- _Exercise text_:
=-=-=
MICHAEL R. MERZ, Magistrate Judge.

This case is before the Court on Defendant Lewis's Motion to Reopen Time to File an Appeal (Doc. No. 210).

Fed. R. App. P. 4(a)(6) provides that a district court may reopen the time to file an appeal provided the moving party did not receive notice of the entry of judgment within 21 days after entry and the motion for leave is filed not later than 14 days after the moving party receives notice of the judgment. Reopening is discretionary, not mandatory upon fulfillment of the conditions.

The docket does not show that the Entry and Order (Doc. No. 206) overruling Lewis's 60(b)(4) motion (Doc. No. 203) was sent to him when it was entered. The docket does show that a copy was sent on August 18, 2014. Lewis's Motion to Reopen does not state when he received a copy of the Entry and Order, but his instant Motion was not filed until the 21st day after a copy was sent to him. Lewis has not shown that he satisfies the fourteen days limit on filing a motion to reopen after receiving notice of a judgment.

Moreover, even if Lewis did show he meets that deadline, the Court should not reopen the time to appeal because the Court has already determined that any appeal would be objectively frivolous. In part this is because it was Lewis' seventh Rule 60(b) motion, attempting to relitigate issues already decided against him and on which he did not appeal.

Because any appeal would be objectively frivolous, this Court should not exercise its discretion to allow an appeal and probably burden the court of appeals with at least a certificate of appealability decision and an in forma pauperis decision.
=-=-=
- _Instructions to follow_: Write out the passage of the ruling on Lewis's motion to reopen between "MICHAEL R. MERZ, Magistrate" and "of the conditions.", inclusive.

- _Given information_:
=-=-=
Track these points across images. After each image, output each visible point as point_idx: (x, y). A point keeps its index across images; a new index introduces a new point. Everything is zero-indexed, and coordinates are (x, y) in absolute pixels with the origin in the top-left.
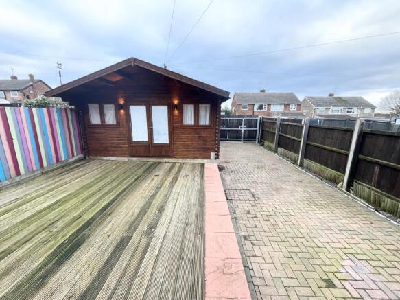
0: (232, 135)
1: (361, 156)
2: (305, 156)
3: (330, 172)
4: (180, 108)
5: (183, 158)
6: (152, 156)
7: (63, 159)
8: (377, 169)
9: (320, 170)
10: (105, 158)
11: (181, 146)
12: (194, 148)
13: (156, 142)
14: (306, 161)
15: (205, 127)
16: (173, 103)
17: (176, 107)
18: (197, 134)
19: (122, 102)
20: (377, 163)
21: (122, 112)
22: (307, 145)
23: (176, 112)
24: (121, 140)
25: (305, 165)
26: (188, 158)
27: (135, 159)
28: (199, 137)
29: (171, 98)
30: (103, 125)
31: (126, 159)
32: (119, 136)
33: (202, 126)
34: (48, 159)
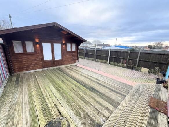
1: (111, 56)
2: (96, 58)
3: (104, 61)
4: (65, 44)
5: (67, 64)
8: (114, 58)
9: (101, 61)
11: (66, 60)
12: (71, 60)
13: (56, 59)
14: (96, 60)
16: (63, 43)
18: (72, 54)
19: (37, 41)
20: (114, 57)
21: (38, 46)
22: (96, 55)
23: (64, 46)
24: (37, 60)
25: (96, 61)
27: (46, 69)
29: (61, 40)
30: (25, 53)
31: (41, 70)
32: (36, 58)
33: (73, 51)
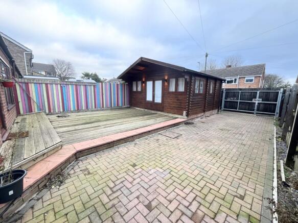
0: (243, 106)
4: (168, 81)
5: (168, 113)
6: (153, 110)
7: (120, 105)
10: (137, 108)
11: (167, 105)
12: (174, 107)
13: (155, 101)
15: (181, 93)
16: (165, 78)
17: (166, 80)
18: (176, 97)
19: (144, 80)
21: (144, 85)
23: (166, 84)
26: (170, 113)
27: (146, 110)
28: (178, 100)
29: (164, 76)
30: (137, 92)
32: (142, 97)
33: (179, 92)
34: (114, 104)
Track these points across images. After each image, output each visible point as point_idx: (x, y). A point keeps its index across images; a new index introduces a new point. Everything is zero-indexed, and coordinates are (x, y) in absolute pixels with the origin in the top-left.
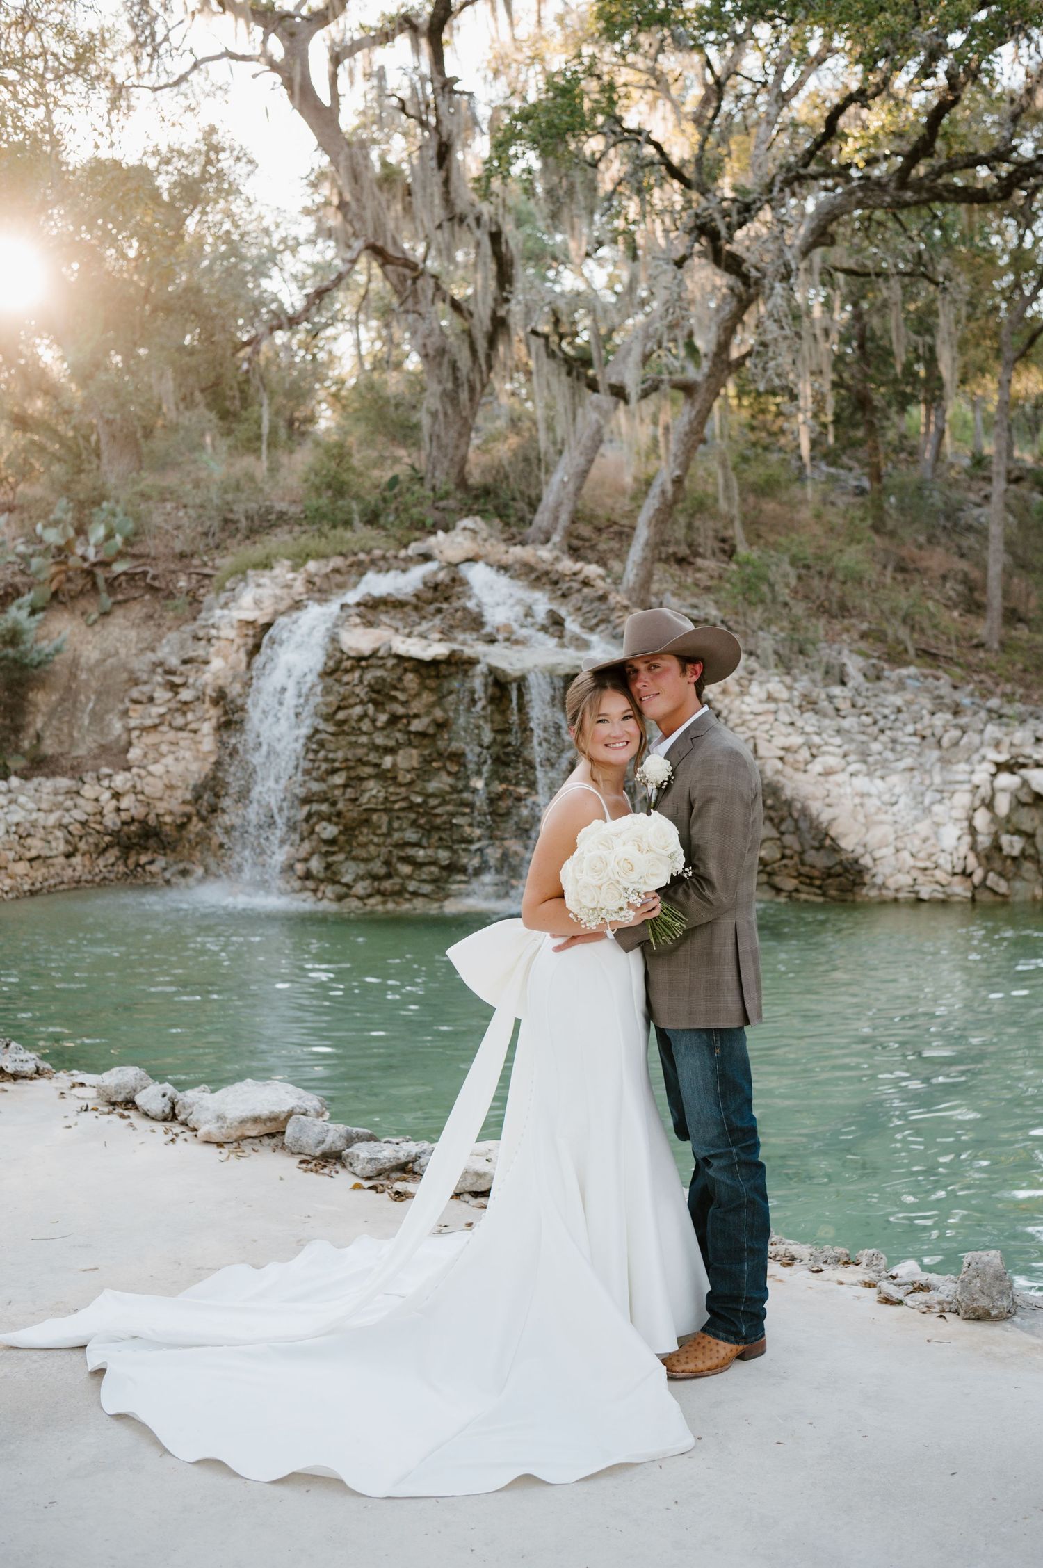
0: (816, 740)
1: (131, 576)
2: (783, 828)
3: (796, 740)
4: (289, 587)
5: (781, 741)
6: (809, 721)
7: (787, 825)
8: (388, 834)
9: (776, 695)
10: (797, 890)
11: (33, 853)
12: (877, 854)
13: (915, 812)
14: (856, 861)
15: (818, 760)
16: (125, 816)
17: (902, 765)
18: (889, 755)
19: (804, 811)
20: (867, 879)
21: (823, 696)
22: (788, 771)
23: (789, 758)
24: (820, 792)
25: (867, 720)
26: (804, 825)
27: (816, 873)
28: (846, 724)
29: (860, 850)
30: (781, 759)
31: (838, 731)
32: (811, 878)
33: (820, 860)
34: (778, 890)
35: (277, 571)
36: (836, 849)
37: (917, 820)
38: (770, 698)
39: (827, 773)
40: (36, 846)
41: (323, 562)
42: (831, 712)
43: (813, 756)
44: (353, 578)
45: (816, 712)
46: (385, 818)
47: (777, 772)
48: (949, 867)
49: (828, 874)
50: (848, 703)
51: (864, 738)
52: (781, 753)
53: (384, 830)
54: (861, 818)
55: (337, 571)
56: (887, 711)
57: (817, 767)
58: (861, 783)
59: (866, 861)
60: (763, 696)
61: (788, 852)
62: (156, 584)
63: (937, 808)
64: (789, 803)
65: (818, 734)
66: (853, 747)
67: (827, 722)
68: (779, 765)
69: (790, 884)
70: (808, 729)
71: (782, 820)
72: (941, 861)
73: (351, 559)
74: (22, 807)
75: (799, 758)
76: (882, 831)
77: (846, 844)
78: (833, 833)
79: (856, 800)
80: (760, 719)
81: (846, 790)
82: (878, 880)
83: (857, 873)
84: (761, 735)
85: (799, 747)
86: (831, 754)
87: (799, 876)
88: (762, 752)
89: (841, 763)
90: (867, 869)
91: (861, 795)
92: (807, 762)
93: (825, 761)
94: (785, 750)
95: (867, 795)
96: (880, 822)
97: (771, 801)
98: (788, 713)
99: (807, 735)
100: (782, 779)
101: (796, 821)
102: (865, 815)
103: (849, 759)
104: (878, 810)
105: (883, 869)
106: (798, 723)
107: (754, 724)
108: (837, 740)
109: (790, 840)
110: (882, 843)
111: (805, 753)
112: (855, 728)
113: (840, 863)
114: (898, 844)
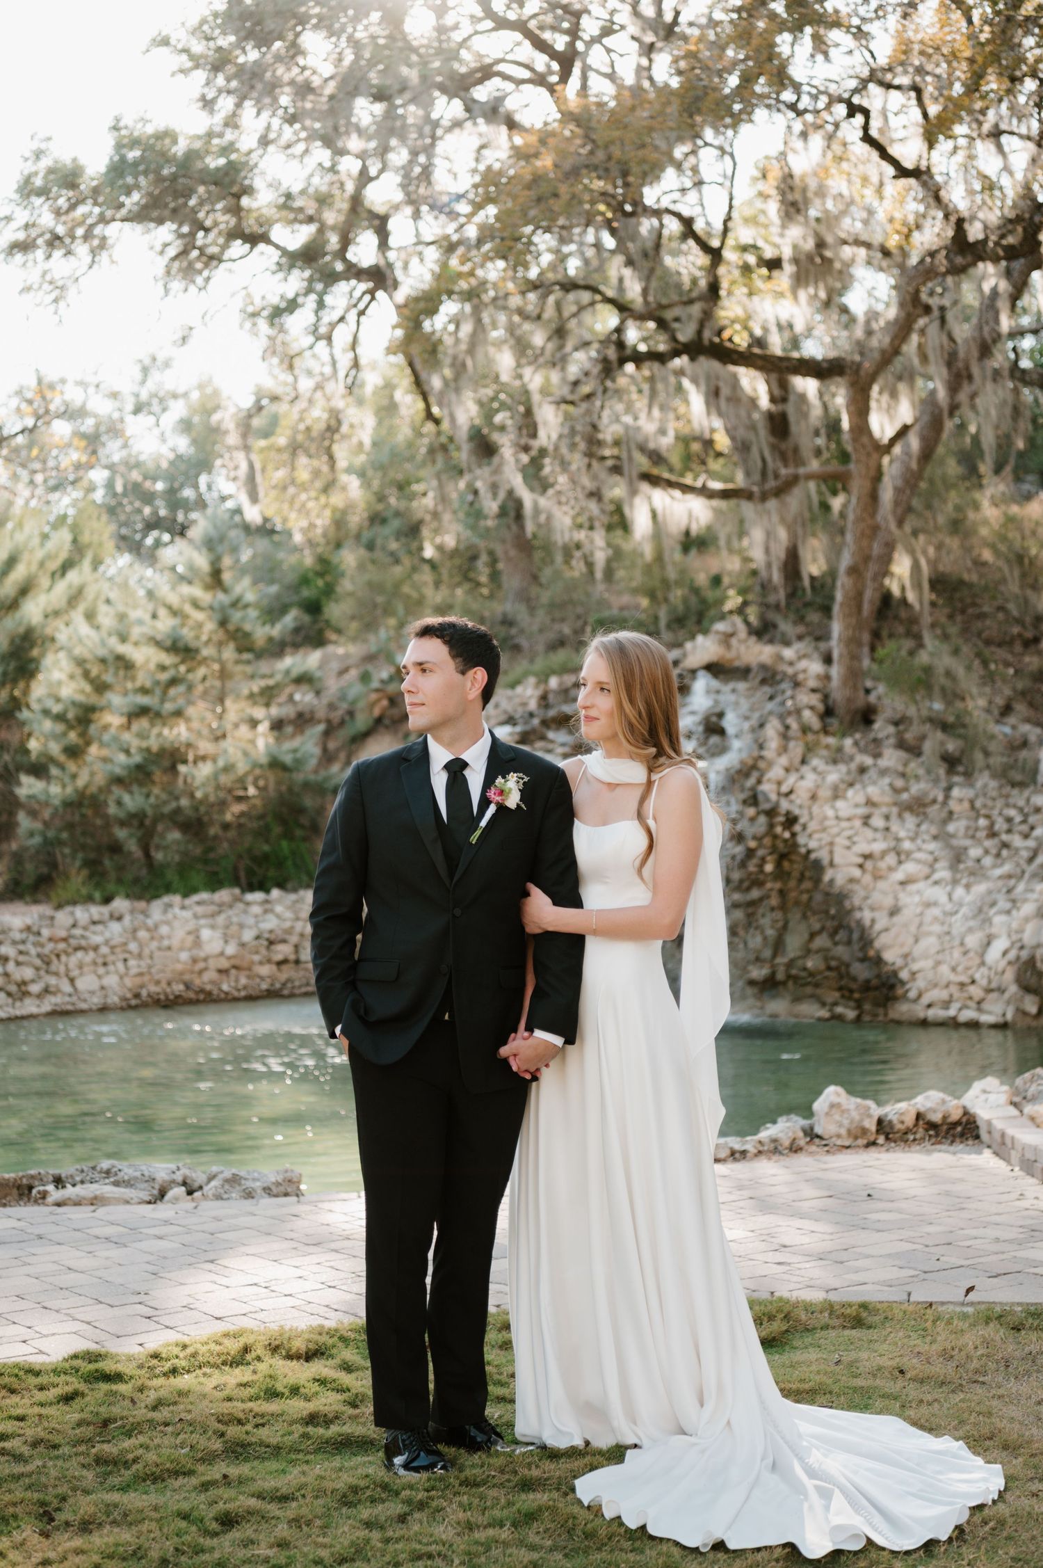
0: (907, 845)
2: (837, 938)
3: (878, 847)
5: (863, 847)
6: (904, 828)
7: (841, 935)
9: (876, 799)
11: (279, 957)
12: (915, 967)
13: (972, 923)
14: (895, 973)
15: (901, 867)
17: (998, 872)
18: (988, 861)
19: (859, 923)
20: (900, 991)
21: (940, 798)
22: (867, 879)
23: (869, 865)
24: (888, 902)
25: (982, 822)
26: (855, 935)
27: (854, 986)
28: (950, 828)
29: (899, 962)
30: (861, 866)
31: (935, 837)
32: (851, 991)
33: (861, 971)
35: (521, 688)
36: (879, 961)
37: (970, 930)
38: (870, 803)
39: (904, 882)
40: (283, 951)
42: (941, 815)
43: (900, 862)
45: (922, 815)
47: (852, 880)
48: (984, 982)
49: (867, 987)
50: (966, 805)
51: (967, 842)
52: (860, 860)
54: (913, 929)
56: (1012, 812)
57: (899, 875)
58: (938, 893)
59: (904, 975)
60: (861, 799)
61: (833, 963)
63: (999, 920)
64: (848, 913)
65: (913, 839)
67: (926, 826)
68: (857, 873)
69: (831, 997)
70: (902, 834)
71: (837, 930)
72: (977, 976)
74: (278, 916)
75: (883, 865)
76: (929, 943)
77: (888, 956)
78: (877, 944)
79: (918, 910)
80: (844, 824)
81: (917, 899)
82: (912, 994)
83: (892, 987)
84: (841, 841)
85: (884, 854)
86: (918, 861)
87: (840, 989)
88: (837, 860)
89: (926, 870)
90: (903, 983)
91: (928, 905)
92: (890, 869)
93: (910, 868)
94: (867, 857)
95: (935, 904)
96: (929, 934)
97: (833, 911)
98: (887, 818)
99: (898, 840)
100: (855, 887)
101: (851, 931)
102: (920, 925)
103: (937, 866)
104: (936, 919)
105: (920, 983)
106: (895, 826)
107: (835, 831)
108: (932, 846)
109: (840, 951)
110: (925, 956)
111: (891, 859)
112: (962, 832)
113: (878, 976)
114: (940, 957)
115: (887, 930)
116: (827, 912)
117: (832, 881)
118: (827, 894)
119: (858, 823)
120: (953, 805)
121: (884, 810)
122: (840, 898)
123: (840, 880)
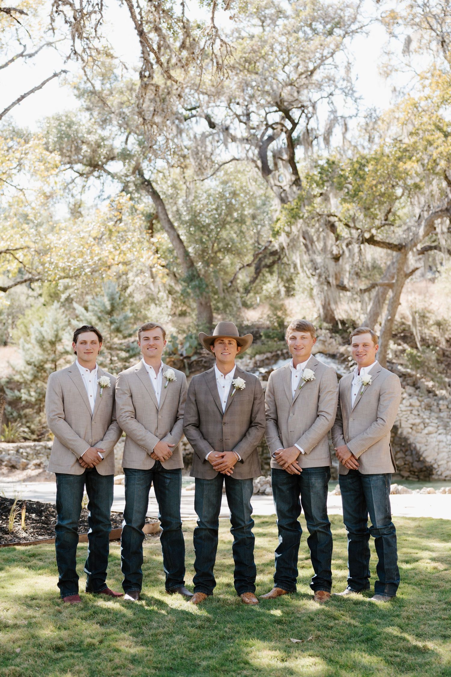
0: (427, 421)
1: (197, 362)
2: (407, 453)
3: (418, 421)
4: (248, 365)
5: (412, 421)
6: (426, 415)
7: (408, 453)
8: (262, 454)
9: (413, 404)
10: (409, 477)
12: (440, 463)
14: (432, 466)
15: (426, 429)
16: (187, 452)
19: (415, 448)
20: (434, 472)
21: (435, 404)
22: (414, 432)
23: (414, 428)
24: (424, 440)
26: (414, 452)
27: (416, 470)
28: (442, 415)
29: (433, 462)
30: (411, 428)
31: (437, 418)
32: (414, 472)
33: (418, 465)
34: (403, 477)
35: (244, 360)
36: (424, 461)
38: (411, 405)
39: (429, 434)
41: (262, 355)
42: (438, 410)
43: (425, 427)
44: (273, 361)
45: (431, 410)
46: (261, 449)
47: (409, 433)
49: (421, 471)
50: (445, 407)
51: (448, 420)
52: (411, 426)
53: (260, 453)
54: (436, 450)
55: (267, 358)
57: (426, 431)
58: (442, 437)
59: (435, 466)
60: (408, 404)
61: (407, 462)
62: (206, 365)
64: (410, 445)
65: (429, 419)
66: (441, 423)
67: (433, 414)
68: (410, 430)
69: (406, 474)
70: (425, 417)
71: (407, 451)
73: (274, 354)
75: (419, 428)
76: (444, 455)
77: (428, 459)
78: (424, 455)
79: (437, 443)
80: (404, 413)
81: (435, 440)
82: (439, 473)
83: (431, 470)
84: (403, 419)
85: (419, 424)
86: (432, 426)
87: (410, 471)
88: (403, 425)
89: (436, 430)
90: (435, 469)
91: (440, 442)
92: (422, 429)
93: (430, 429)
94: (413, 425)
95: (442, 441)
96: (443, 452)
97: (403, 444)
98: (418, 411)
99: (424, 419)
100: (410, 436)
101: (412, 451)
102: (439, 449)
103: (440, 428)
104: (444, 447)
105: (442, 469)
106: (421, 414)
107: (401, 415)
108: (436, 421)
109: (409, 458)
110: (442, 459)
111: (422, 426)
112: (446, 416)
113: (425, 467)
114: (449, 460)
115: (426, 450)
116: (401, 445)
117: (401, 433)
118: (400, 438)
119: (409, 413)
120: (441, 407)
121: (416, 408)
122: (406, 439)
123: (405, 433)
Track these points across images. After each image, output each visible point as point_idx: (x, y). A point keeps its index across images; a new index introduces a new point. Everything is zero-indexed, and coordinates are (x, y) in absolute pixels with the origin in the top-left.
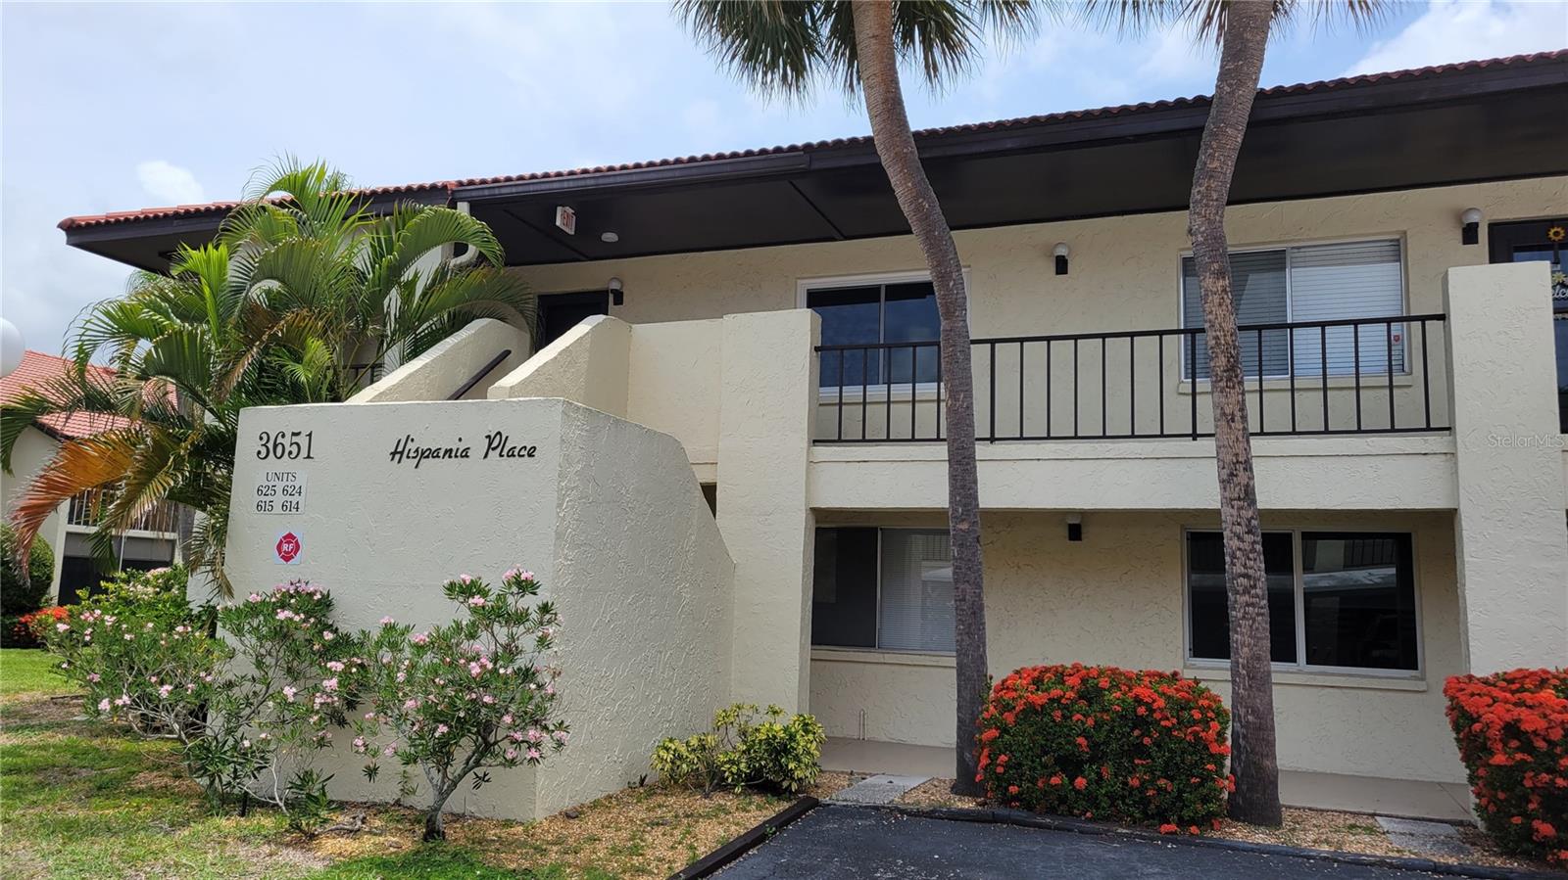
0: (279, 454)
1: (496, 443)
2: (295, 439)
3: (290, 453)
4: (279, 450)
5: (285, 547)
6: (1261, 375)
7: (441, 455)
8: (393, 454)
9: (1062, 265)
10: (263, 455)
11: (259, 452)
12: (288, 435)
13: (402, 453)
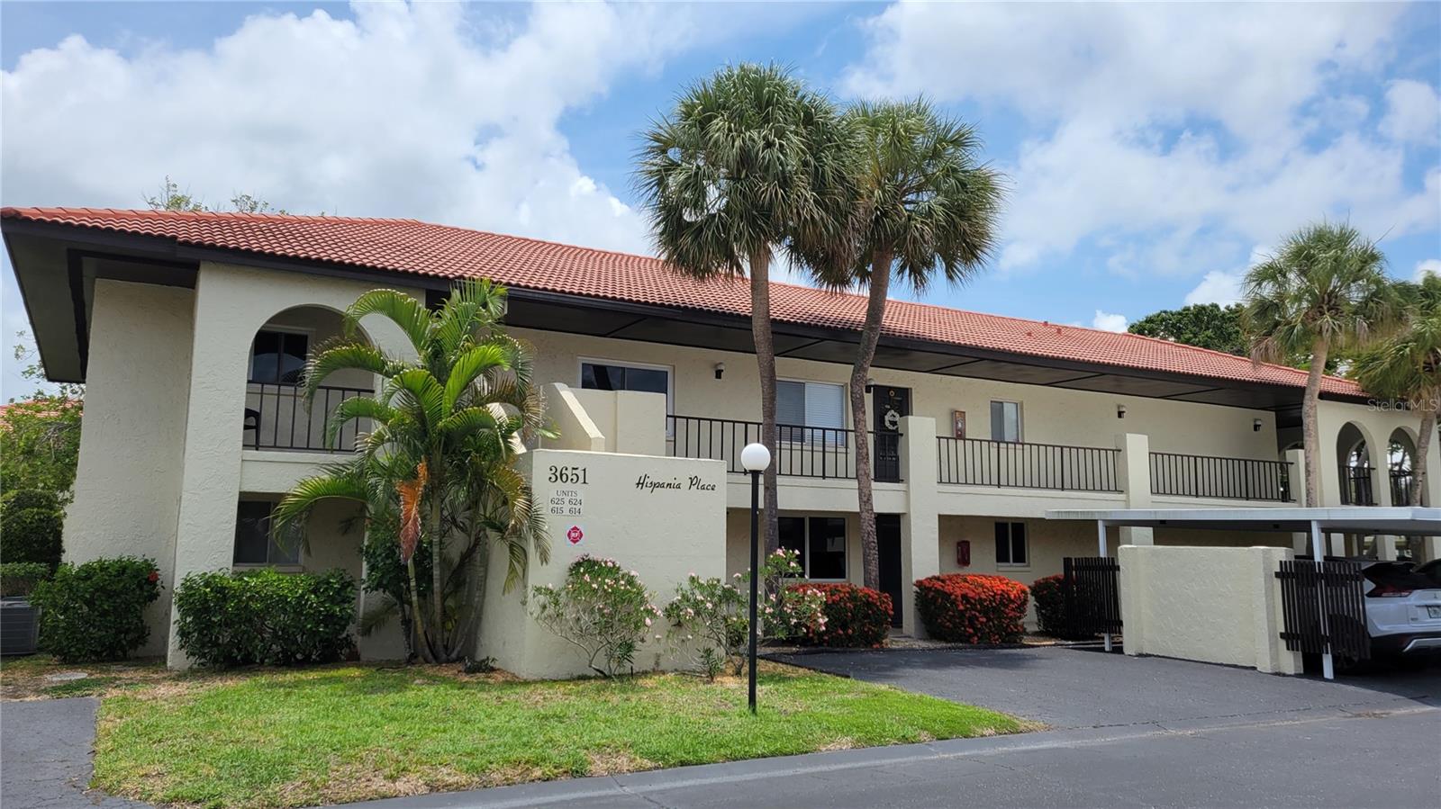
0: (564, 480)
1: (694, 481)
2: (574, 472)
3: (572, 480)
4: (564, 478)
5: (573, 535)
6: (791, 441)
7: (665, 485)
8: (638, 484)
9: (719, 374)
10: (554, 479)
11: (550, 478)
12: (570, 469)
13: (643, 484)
=-=-=
- _Task solution_:
MICHAEL R. MERZ, Magistrate Judge.

This case is before the Court on Defendant Lewis's Motion to Reopen Time to File an Appeal (Doc. No. 210).

Fed. R. App. P. 4(a)(6) provides that a district court may reopen the time to file an appeal provided the moving party did not receive notice of the entry of judgment within 21 days after entry and the motion for leave is filed not later than 14 days after the moving party receives notice of the judgment. Reopening is discretionary, not mandatory upon fulfillment of the conditions.